Tally the lines in the material below that hold the string "SQUARE" and report the tally alone.
### Data to use ###
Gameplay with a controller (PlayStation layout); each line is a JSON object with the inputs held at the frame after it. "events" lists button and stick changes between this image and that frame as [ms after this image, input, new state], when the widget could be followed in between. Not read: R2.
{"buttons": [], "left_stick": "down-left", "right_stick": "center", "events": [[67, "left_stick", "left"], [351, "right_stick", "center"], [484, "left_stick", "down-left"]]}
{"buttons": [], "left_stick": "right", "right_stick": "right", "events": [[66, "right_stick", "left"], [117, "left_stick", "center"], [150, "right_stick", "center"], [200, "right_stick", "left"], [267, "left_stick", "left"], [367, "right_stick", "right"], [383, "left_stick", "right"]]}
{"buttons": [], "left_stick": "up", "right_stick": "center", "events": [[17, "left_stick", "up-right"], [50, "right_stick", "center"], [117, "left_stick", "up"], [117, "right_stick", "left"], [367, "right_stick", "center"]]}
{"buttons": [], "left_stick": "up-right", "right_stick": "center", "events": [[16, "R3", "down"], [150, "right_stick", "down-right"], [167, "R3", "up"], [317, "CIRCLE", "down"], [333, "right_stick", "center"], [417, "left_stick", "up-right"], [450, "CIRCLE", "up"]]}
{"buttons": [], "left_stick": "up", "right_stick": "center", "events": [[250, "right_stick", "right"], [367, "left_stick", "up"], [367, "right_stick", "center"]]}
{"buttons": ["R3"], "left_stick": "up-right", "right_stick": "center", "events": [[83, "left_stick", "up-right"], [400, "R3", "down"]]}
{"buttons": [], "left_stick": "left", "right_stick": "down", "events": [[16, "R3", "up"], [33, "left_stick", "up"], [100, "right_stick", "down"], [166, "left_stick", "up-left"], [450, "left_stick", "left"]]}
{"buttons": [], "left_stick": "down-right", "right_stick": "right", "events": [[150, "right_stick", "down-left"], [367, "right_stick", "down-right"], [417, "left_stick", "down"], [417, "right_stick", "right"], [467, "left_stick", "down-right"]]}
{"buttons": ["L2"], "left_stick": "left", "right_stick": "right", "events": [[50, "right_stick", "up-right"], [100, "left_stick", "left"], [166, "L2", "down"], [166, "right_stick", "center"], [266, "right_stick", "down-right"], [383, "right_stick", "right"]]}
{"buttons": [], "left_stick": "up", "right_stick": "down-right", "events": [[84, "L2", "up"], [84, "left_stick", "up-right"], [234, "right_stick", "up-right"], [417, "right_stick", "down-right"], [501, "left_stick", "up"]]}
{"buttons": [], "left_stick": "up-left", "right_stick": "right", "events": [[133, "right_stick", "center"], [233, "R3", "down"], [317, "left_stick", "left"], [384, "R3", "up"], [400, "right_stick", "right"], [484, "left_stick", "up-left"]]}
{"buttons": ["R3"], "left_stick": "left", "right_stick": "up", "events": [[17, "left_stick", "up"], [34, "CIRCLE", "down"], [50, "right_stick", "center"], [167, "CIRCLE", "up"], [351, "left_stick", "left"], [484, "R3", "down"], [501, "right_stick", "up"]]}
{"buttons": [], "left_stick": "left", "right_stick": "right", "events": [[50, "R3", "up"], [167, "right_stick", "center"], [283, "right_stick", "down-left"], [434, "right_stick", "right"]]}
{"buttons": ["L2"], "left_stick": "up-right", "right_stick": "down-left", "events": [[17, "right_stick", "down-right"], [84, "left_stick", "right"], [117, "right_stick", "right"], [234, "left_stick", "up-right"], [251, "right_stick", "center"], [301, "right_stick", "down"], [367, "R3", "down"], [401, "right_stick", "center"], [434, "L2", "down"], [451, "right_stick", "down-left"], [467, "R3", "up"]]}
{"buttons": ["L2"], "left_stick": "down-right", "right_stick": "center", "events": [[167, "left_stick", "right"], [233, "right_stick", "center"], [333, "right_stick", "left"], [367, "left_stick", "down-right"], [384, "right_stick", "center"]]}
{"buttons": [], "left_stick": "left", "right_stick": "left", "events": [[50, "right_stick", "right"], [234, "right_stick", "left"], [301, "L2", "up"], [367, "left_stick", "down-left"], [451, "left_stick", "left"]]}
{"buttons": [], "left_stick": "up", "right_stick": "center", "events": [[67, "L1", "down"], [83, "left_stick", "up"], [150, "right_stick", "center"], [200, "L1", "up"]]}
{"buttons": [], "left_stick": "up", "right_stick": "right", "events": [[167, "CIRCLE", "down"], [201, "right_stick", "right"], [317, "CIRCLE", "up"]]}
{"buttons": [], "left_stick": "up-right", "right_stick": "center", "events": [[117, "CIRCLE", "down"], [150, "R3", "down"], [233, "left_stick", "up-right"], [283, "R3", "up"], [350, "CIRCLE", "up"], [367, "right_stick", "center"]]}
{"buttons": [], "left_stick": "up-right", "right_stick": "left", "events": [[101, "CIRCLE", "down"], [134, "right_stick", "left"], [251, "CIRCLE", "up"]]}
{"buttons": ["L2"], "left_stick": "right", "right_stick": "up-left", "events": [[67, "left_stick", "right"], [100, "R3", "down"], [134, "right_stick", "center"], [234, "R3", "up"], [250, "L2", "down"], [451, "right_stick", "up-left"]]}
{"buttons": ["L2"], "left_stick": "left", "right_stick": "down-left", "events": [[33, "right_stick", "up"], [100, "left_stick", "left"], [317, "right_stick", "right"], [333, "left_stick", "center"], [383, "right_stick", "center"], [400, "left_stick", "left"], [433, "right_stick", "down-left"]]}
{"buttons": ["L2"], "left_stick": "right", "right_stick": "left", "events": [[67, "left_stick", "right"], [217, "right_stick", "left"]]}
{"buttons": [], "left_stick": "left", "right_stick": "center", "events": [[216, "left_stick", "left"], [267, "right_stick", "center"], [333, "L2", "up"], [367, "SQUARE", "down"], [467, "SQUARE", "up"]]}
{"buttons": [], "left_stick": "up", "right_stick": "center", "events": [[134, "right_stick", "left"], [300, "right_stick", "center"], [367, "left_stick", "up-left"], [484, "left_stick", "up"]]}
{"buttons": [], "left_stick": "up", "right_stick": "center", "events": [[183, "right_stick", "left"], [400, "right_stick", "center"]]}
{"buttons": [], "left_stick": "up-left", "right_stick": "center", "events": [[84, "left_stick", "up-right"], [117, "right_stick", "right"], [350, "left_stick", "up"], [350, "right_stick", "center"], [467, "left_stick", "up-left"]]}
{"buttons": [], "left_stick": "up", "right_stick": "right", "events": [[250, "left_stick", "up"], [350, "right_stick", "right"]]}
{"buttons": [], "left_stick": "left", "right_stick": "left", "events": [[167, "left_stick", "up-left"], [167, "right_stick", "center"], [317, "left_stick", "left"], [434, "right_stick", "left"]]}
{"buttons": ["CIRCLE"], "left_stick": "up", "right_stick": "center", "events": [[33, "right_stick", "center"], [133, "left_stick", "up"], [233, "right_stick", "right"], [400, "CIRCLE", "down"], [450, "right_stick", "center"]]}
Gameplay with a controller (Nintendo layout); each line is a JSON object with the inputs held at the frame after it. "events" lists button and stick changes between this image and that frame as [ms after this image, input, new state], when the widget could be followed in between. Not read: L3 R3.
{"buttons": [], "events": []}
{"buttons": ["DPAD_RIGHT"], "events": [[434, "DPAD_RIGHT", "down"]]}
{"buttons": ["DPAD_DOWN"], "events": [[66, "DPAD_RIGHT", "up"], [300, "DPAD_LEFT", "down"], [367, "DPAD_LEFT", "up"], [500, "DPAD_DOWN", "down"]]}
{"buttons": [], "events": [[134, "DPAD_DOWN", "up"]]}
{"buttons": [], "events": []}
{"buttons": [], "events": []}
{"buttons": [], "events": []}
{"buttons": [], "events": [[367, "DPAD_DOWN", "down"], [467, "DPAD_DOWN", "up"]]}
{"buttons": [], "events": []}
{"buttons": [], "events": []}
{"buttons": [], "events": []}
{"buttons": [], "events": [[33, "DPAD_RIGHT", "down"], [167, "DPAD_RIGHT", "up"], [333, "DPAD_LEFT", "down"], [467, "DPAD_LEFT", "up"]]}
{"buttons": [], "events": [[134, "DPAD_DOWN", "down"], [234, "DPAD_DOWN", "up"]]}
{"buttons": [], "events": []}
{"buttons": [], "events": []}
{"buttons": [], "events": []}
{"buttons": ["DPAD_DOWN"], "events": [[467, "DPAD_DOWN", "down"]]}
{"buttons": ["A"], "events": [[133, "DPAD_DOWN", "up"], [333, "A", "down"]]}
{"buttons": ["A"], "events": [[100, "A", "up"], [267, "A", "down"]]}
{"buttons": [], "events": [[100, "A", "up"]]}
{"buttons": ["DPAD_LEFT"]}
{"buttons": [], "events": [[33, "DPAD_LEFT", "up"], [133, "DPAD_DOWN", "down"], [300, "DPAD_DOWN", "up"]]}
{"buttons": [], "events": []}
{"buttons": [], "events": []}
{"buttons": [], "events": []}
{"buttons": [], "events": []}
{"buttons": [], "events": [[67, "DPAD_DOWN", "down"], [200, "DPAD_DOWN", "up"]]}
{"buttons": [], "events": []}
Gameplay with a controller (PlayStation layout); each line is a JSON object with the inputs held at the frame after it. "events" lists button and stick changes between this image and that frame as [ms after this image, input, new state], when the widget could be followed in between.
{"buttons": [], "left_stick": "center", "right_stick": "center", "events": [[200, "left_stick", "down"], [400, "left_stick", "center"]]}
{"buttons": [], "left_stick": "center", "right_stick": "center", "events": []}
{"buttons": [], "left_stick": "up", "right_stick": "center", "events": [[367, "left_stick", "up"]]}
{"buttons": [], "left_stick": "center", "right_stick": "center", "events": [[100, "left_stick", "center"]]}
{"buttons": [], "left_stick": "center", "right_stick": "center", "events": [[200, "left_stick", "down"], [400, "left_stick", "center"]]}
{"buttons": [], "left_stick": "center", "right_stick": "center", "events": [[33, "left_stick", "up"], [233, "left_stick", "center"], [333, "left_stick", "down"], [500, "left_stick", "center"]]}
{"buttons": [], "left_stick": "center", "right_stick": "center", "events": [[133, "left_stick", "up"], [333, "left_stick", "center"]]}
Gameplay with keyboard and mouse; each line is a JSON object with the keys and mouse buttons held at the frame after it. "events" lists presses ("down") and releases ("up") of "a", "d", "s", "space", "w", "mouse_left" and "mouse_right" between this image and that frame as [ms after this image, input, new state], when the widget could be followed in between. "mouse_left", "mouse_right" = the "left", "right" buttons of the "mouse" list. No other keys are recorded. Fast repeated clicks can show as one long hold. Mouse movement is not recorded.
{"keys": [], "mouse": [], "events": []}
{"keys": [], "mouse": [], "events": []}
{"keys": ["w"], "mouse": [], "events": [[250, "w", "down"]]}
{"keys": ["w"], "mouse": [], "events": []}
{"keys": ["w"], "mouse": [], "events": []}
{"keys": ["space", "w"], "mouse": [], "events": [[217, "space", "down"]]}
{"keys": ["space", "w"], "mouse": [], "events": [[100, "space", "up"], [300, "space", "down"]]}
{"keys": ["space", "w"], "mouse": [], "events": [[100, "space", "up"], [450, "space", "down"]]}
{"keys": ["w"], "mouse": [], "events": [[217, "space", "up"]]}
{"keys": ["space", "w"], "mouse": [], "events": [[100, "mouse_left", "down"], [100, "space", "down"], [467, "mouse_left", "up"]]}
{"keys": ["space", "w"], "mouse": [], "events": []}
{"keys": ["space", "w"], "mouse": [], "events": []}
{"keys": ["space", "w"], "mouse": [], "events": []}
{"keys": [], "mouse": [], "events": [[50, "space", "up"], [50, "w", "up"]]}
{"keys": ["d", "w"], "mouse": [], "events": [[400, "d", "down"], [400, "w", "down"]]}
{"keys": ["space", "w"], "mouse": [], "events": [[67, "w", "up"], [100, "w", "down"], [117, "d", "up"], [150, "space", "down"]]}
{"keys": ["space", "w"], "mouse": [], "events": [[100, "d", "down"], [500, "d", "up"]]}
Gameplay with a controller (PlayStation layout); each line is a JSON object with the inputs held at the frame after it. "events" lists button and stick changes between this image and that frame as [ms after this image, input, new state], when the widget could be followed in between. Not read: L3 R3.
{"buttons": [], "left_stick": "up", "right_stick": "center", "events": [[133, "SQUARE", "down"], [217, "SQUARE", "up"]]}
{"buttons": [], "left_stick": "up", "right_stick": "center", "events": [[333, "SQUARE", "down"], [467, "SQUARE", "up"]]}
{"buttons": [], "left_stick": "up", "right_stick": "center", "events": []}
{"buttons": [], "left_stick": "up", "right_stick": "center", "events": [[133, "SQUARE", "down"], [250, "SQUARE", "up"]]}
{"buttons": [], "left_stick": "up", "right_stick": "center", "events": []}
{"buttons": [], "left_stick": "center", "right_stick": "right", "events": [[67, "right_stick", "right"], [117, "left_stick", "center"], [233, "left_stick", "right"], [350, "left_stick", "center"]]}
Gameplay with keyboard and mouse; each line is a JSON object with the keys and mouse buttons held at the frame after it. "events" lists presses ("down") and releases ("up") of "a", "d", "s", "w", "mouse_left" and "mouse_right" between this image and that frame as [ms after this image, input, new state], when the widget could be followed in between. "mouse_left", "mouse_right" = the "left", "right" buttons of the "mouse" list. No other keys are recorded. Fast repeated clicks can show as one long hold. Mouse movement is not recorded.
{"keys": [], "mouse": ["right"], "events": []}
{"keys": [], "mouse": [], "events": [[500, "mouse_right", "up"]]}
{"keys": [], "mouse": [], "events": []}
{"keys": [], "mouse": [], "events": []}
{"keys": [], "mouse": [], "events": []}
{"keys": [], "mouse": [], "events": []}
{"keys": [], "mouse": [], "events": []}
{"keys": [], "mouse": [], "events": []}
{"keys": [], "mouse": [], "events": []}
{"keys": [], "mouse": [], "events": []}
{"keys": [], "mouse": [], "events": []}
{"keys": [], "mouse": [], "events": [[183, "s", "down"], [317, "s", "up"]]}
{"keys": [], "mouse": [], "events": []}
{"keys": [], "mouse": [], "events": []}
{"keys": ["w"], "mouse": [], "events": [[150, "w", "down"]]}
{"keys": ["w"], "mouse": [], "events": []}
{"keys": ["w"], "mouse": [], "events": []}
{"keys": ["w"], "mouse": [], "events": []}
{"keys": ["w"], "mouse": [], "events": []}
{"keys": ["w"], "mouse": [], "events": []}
###
▶ **Written answer**
4